Todd said:
But is it not possible that Adam and/or his lineage influenced the "others" into sinning just as the serpent did with Eve and Eve with Adam? This would still hold true the fact that one man brought sin into the world.
There is a golden rule of how to approach language or literature when doing an analysis of it. We call it the historical, grammatical, and literary rule. We define the words in the historical context. We interpret words in their precise grammatical structure. We examine the book or text in its overall literary style (poetry, wisdom, legal, prophecy, etc). Some call it genre analysis, but that is sometimes stretched too far and in ways I do not mean here. In short some simply call it literal interpretation.
As for the Greek grammar of Romans 5:12 it will not do to say that Adam influenced others to sin later. The text by the actual rules of grammar demand that we accept the idea that when Adam sinned his sin at that very moment placed all of humanity inside of him as guilty before God. the English translations get it basically right by saying: When Adam sinned all sinned." they rightly connect our sin to his sin. When he sinned we did to, or at least we were charged with it in God's mind. Interestingly too we can see this plays out
experientially for Eve. As soon as Adam ate it was then (not before) that
Eve's eyes were opened. She was not charged or guilty of sin before God until her head ate and he, as her perfect representation (her head), imputed sin to her as the head to the body. That historically as we see in it Genesis is confirmed by Romans 5:12 by the tenses of the verb. When Adam sinned ALL SINNED. Al of humanity at that very moment stood guilty before God.
Theologians have come up with a term to describe this. It is called the doctrine of Imputation. Adam's sin was imputed, or charged, to the whole human race as soon as he disobeyed God's law. That was imputed, put to all of mankind's account. Why? Because Adam, as the name suggests, was the representative and perfect head of the race and he stood in our place and he did what we would have done had we been there. But, in a sense we WERE there because we were in his loins, we were all in Adam in seminal form. So when he acted we with him acted.
The doctrine of Christ's righteousness as the second Adam also plays into this. Our sins were imputed to him and his righteousness is imputed to us. he bore our sins and we now wear his righteousness. Some want to reject the doctrine of Adam's imputation of sin to us but that is inconsistent if we accept Christ as the second Adam. Christ as the second Adam fulfilled what the first did not. He lived righteously so that when he paid our debt our sins were imputed to him in exchange for his righteouness being imputed to us (Romans 5:12-20).
Another rule beyond the grammar rule is the literary analysis rule.
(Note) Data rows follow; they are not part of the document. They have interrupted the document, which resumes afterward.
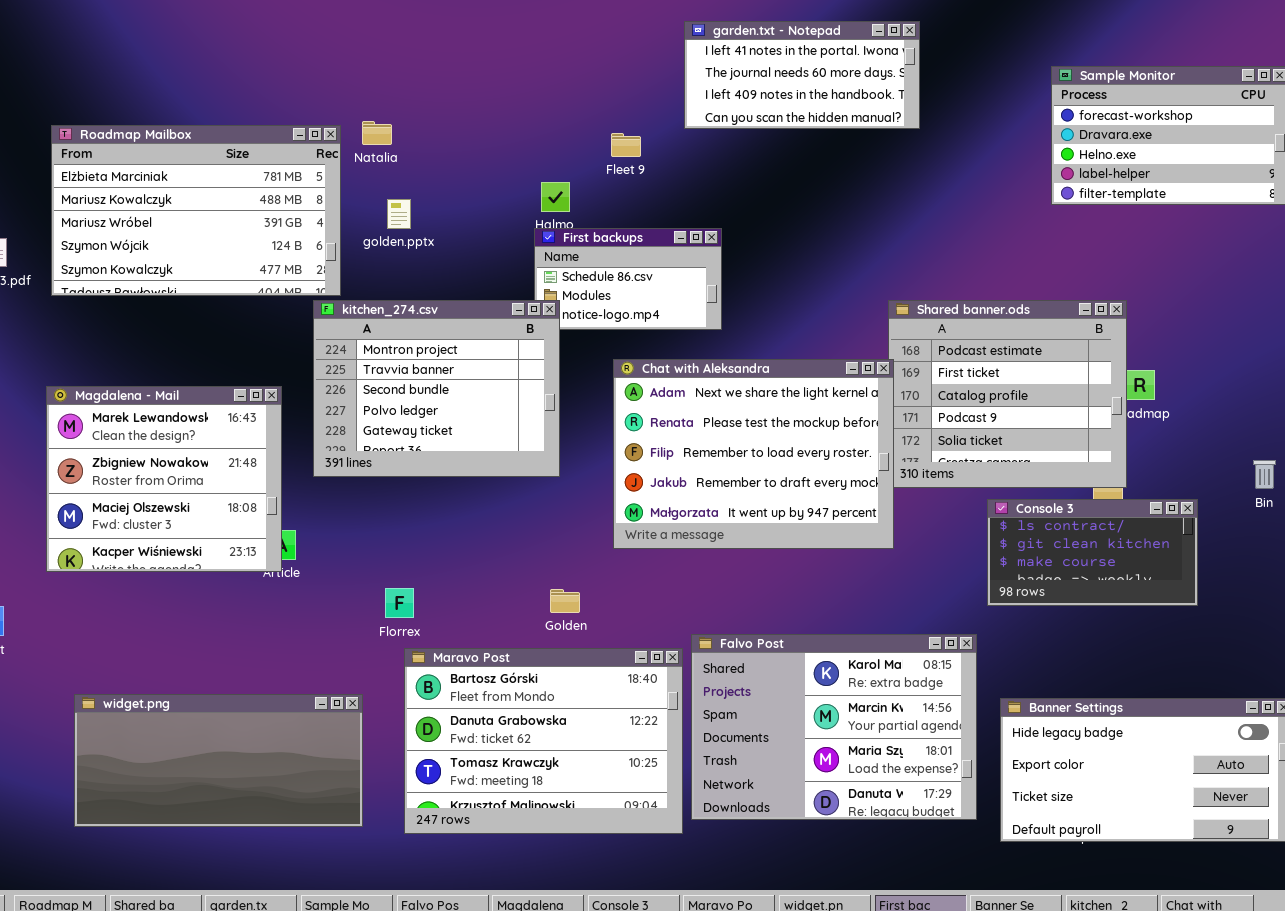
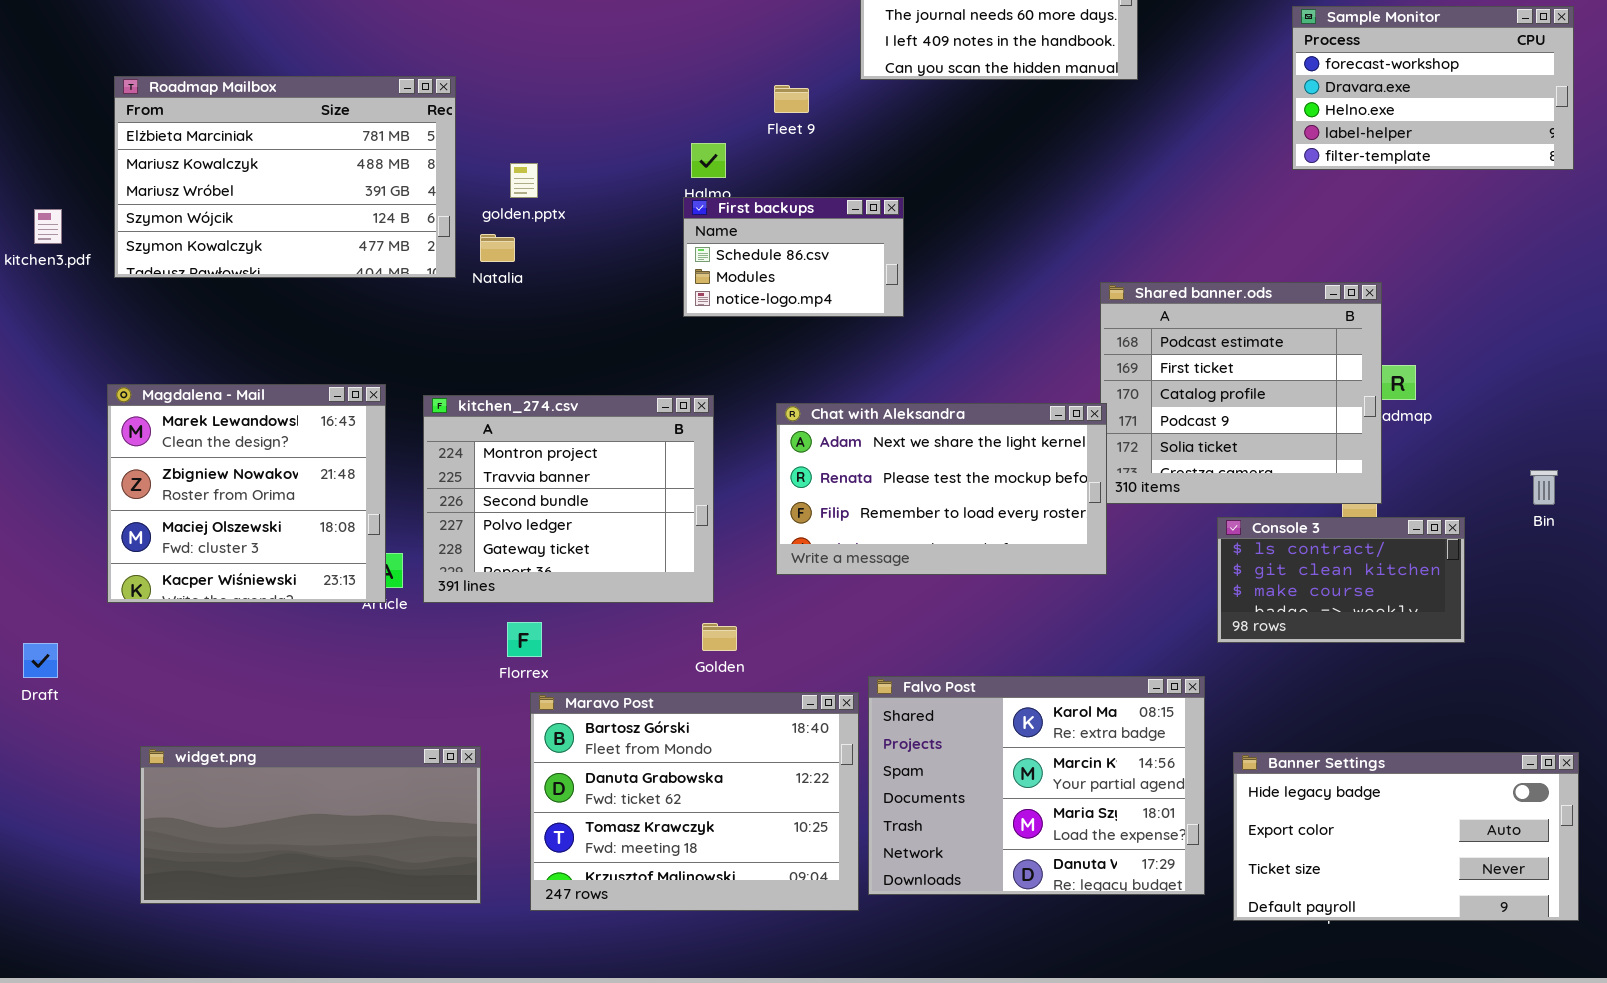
Natalia: [362,121,392,145] -> [480,234,515,262], moved
kitchen_274.csv: [313,300,560,477] -> [423,395,714,603], moved
Chat with Aleksandra: [613,359,894,549] -> [776,403,1107,575], resized

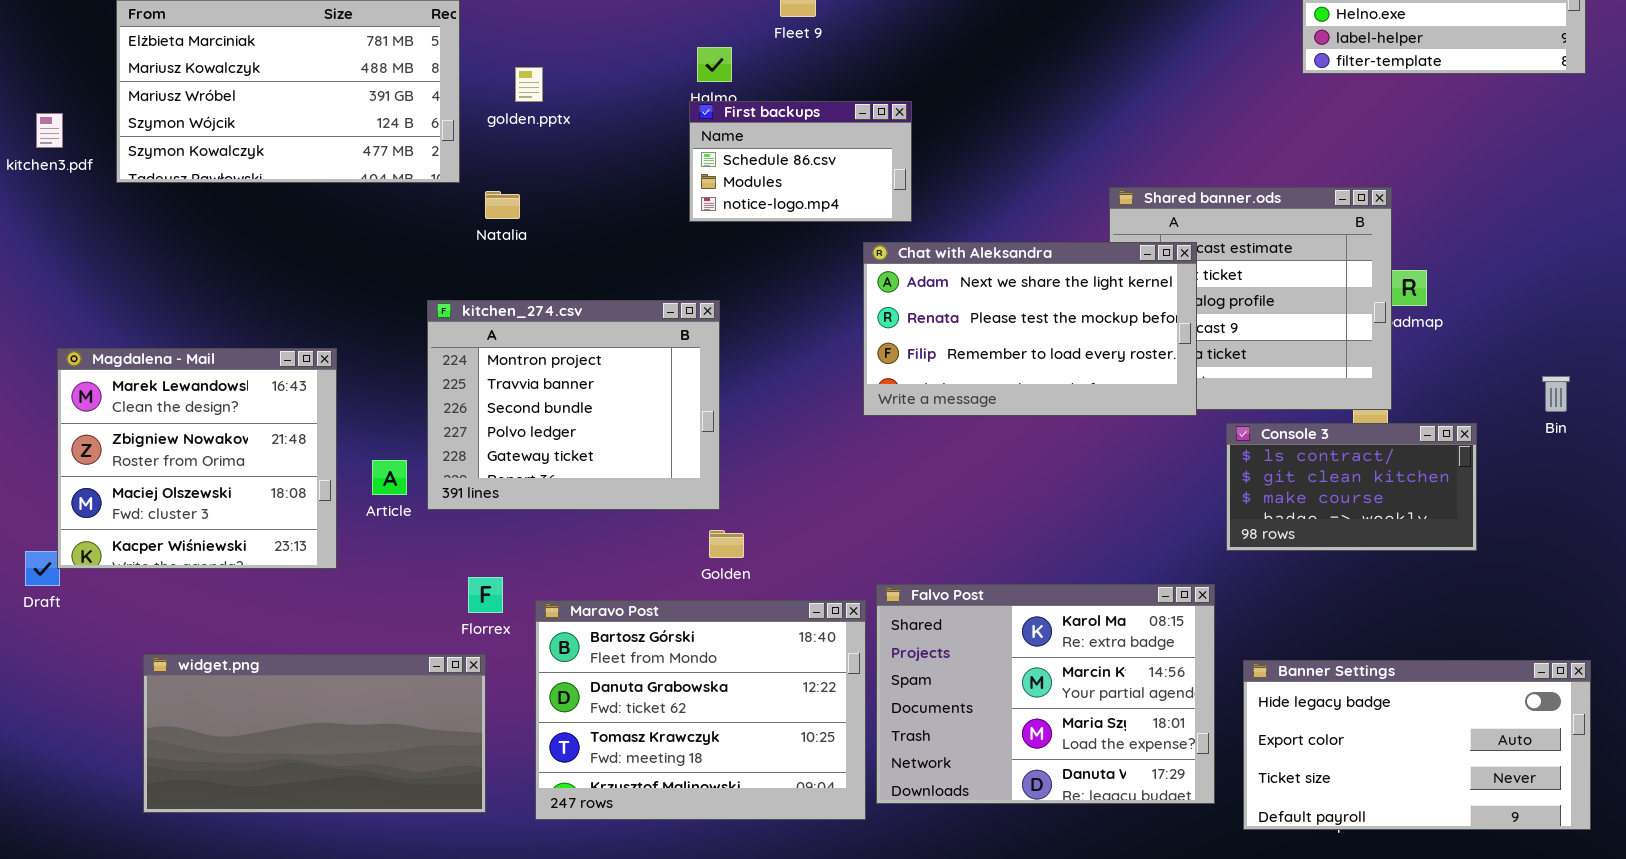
Natalia: [480,234,515,262] -> [485,191,520,219], moved
Magdalena - Mail: [107,384,386,603] -> [57,348,337,569], moved
Chat with Aleksandra: [776,403,1107,575] -> [863,242,1197,416], moved
Florrex: [507,622,542,657] -> [468,577,503,613], moved

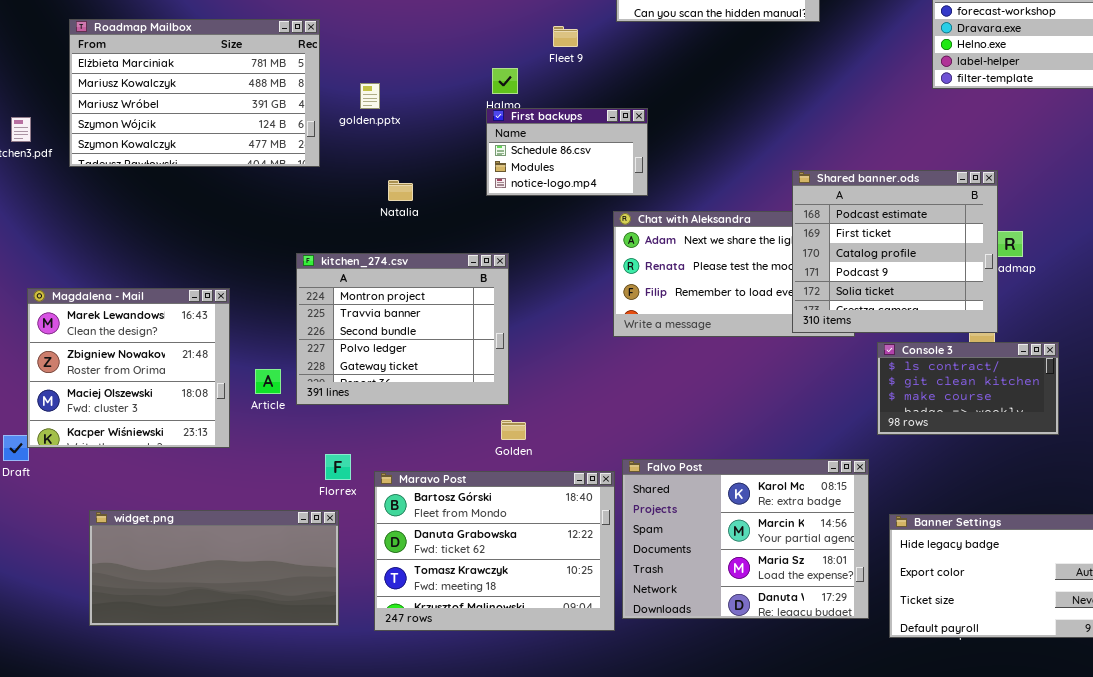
Shared banner.ods: [1109,187,1392,410] -> [792,170,998,333], raised
Natalia: [485,191,520,219] -> [388,180,413,201], moved

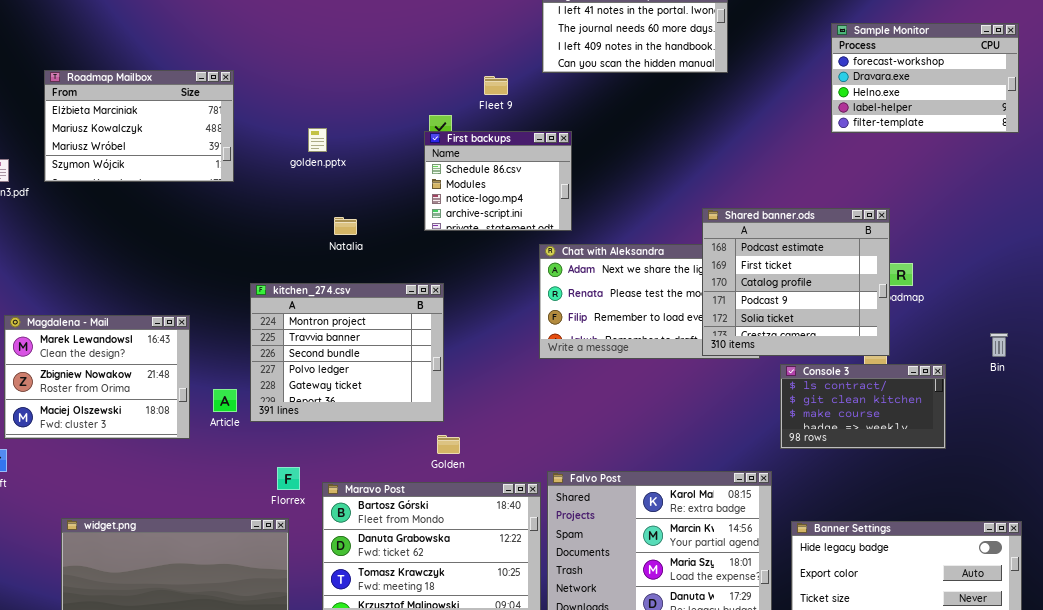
Roadmap Mailbox: [69,19,320,167] -> [44,70,234,182], resized
First backups: [486,108,648,196] -> [424,131,572,231], resized
Magdalena - Mail: [27,288,230,448] -> [4,315,190,439], resized

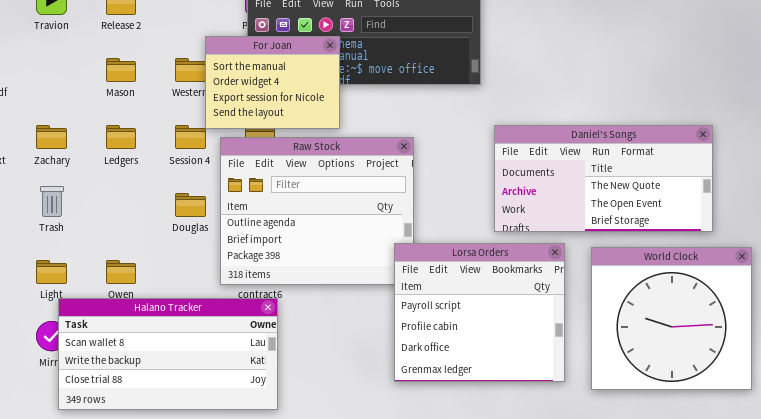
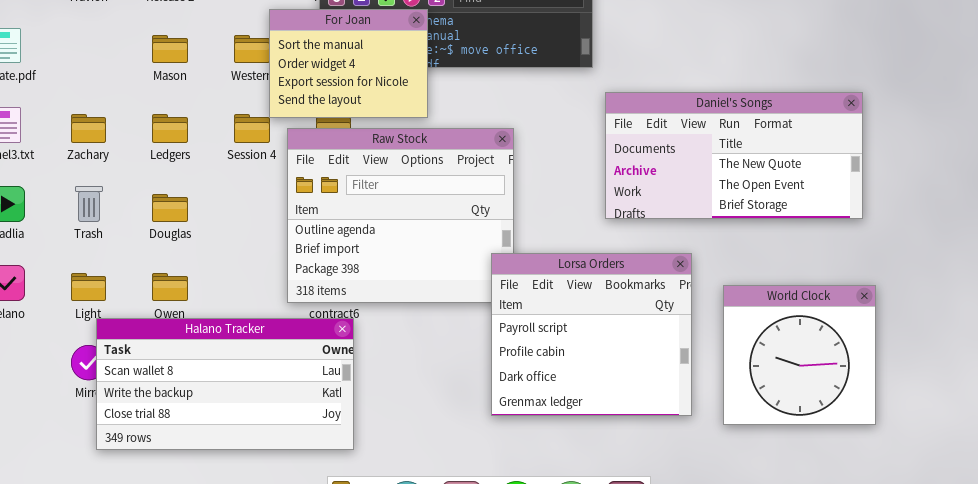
Daniel's Songs: [494,125,713,232] -> [605,92,863,219], moved
Douglas: [175,193,206,217] -> [152,194,188,222], moved
World Clock: [591,247,752,390] -> [723,285,876,425], resized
That is that we start with the clear direct statements in any piece of literature (Scripture, legal texts, law books, fictional books etc) and build from that. There is about a sixfold breakdown of authority or degrees of authority in statements in literature.
The first three levels are 1. Direct Statements, 2. Direct Implications, 3. Logical Inferences.
The next levels include general assumptions from science or common grace revelation and outright speculation.
In this case I always ask someone, is not the burden of proof on the one wanting to build a view that has no direct statement from Scripture? Seems like to me this is what people do against the doctrine of marriage all the time. They build their theology on sub-levels of 4-6 or so type ideas and use the
less clear to overrule the clearer texts of Scripture.
I'm always curious as to motive too when this is where people begin. If we have
direct statements of Scripture to lay as our foundation to work upward from I am always curious as to why we would begin with an unclear statement or a speculative idea and then try and build upon that as our chief foundation to the rest of the ideas as we try and make those direct statements fit into our proposed speculative idea.
That type of literature analysis is not accepted for any piece of other literature in any respectable field. So I would suggest that we do not start with it in our approach to the Bible either if we want to arrive at respectable conclusions that honor the totality of Scripture as a whole.
In this case we have no hint of any other human alive, we have direct statements that Adam's sin ruined the whole human race, that when he sinned all actually sinned at that moment in time, his name represents and means all of mankind, Acts tells us all came from him, and no Scripture anywhere else gives a direct or even an implied hint that others were alive before them or with them.
Thus the burden of proof would seem to rest on those who want to start there and try and make the rest of Scripture fit into a speculation or theory instead of building our views upon the clear and direct statements we do have. If there is a specific text of Scripture that says something else then that might be another game to work with. But in the absence of a text or set of texts it seems like an approach to literature that is not on safe methodological grounds.